__Exercise objective__
Once you have checked each line below, report only the number of lines that contain the word "with".

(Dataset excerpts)
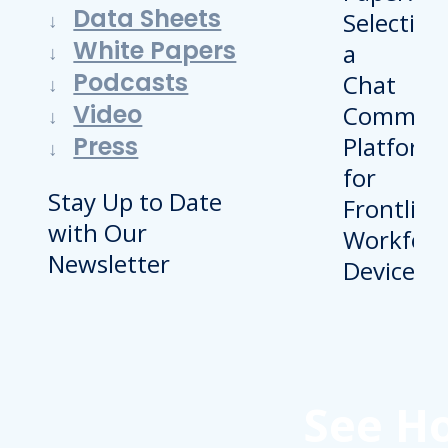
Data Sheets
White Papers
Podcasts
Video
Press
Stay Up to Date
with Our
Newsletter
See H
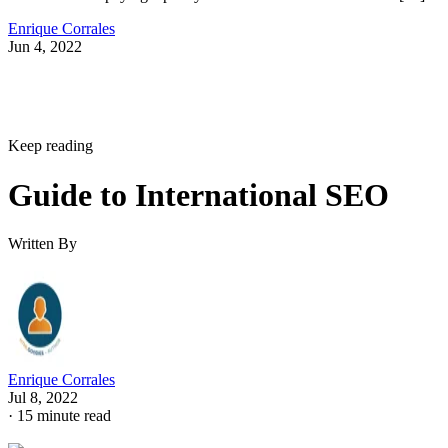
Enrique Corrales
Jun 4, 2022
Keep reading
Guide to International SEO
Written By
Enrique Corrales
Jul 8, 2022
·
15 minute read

==

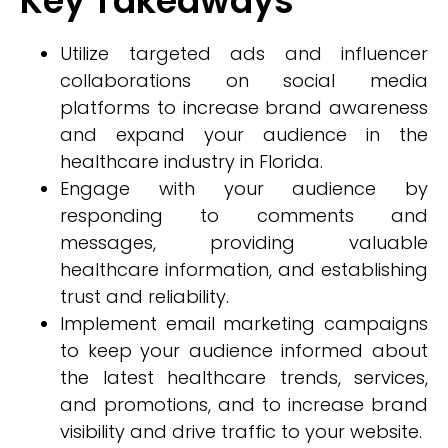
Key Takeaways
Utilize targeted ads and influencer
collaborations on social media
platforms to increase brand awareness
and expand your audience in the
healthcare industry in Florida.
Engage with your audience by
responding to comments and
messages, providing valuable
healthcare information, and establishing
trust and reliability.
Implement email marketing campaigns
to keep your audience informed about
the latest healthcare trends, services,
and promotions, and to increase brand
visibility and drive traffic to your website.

__Response below__
2